Truth is the daughter of time . But why should that be hidden?’

He seemed pleased by my ignorance. ‘You really don’t know? It was the motto of Mary Tudor, the Queen’s sister, may she burn in Hell.’

‘Bloody Mary? But why did Clara have that?’

‘Ann – Clara’s mother – served in Queen Mary’s household as a young woman. Ann was twenty-five when Mary died, and Elizabeth took the throne. You didn’t go about telling people you’d worked for Bloody Mary after that – you kept your mouth shut and acted like a good Protestant if you didn’t want repercussions. My father forbade Ann ever to speak of it. But she used to tell her stories to Clara, as soon as she was old enough to hear.’

‘So Ann was Catholic too?’ I wondered what effect those old stories might have had on Clara. Could she have harboured secret sympathies for Babington and his friends, despite her debt to Walsingham?

‘Ann worshipped as the law demanded, my father was careful about that.

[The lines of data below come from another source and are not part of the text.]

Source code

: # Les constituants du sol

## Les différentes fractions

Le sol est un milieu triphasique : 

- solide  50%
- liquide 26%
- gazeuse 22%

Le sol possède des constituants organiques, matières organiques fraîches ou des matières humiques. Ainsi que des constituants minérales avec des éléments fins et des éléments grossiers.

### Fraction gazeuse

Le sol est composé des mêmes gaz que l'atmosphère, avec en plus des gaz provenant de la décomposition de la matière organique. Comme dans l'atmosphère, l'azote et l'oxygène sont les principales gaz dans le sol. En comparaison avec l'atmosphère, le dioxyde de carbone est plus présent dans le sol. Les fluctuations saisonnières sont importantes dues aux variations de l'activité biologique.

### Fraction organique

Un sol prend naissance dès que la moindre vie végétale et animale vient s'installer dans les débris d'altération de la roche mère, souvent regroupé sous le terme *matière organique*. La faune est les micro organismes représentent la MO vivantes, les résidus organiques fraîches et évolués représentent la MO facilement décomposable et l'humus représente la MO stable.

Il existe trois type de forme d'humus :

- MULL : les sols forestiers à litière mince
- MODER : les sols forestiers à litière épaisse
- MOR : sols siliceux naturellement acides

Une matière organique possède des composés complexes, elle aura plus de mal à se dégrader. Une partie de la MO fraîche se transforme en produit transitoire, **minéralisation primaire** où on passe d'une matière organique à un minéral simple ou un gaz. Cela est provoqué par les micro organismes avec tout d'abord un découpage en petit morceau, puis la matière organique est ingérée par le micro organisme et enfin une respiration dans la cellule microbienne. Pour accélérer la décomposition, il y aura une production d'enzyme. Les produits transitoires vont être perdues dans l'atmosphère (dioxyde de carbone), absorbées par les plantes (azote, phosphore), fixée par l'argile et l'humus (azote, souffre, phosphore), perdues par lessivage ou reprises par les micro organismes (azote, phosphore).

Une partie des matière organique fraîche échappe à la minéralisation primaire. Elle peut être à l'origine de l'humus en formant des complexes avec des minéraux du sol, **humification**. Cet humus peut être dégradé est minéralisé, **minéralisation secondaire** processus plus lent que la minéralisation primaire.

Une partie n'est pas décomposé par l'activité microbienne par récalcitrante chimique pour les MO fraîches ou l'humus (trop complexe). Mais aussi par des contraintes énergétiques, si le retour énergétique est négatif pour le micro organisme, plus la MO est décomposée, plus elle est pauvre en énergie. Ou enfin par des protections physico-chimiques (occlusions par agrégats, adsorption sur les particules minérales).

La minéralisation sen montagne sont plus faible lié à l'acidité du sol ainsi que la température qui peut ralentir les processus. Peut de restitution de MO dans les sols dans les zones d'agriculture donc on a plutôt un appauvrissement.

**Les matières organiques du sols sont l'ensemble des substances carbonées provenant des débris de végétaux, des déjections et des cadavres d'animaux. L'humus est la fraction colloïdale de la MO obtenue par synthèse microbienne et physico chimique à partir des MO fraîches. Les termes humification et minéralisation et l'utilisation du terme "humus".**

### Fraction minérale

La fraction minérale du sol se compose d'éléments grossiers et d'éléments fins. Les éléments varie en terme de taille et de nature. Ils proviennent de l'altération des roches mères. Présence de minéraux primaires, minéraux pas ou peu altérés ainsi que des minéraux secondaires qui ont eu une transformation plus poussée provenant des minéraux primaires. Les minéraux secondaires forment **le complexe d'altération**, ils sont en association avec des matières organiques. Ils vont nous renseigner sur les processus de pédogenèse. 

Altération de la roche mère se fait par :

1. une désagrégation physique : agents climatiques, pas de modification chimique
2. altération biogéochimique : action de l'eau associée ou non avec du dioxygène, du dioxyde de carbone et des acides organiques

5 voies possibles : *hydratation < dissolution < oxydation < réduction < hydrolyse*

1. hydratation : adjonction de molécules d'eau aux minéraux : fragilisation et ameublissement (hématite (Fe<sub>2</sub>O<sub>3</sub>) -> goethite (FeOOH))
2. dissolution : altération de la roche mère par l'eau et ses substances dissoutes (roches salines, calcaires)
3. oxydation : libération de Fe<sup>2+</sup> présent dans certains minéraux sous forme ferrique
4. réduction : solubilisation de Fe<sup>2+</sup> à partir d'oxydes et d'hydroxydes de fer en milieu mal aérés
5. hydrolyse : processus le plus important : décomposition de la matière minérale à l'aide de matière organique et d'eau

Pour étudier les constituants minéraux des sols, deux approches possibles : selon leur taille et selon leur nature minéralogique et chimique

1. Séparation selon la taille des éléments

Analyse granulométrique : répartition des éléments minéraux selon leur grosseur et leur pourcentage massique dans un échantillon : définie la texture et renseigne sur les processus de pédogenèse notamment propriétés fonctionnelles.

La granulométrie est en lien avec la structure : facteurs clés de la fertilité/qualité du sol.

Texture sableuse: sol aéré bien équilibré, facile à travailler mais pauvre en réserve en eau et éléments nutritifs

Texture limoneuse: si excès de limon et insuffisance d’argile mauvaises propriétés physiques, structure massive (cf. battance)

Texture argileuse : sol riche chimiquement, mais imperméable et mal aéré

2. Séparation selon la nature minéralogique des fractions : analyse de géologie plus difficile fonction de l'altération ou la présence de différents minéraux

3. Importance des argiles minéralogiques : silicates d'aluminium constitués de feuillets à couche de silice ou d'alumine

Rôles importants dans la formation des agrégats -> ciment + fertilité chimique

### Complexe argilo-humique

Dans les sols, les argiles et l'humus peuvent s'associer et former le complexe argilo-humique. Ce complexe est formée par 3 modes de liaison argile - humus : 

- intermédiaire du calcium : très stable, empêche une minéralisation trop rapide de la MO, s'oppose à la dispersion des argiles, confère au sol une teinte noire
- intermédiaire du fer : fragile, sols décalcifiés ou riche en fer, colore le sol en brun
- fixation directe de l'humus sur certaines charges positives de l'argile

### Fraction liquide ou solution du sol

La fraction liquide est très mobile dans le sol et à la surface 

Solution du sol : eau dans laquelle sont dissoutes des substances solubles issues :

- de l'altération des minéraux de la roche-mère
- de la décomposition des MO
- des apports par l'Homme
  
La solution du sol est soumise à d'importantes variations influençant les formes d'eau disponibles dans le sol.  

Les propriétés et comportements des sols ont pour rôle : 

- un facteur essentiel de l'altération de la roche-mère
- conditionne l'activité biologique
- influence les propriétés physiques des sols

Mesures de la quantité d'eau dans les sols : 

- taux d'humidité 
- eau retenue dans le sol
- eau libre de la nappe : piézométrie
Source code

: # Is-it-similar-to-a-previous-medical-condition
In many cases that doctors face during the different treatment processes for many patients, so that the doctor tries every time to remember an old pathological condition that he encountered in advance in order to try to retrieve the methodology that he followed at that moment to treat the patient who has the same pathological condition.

He was taking enough risks with his own double life, he didn’t want his wife doing the same. But Clara said she never gave up her rosary. Nor this locket. Clara wouldn’t have been parted from this lightly.’ His jaw clenched. ‘See here where the chain is broken? Do you suppose he tore it off her if she was resisting him?’

I rubbed the backs of my hands where the thorns had pricked them, glancing to either side with an uneasy sense of being watched. Something didn’t feel right here; I had known that feeling too often not to trust my instincts. It seemed to me that Clara’s locket had jumped too readily to my hand. If the girl’s shoes and sleeves had been stripped from her to sell before her body was handed over, surely a piece of gold jewellery would not have been left behind unless someone wanted it found? We were the only souls in the graveyard, and yet I couldn’t shake the feeling that we were playing on a stage, for the benefit of an unseen spectator. I pulled the kerchief up around my face again, just in case.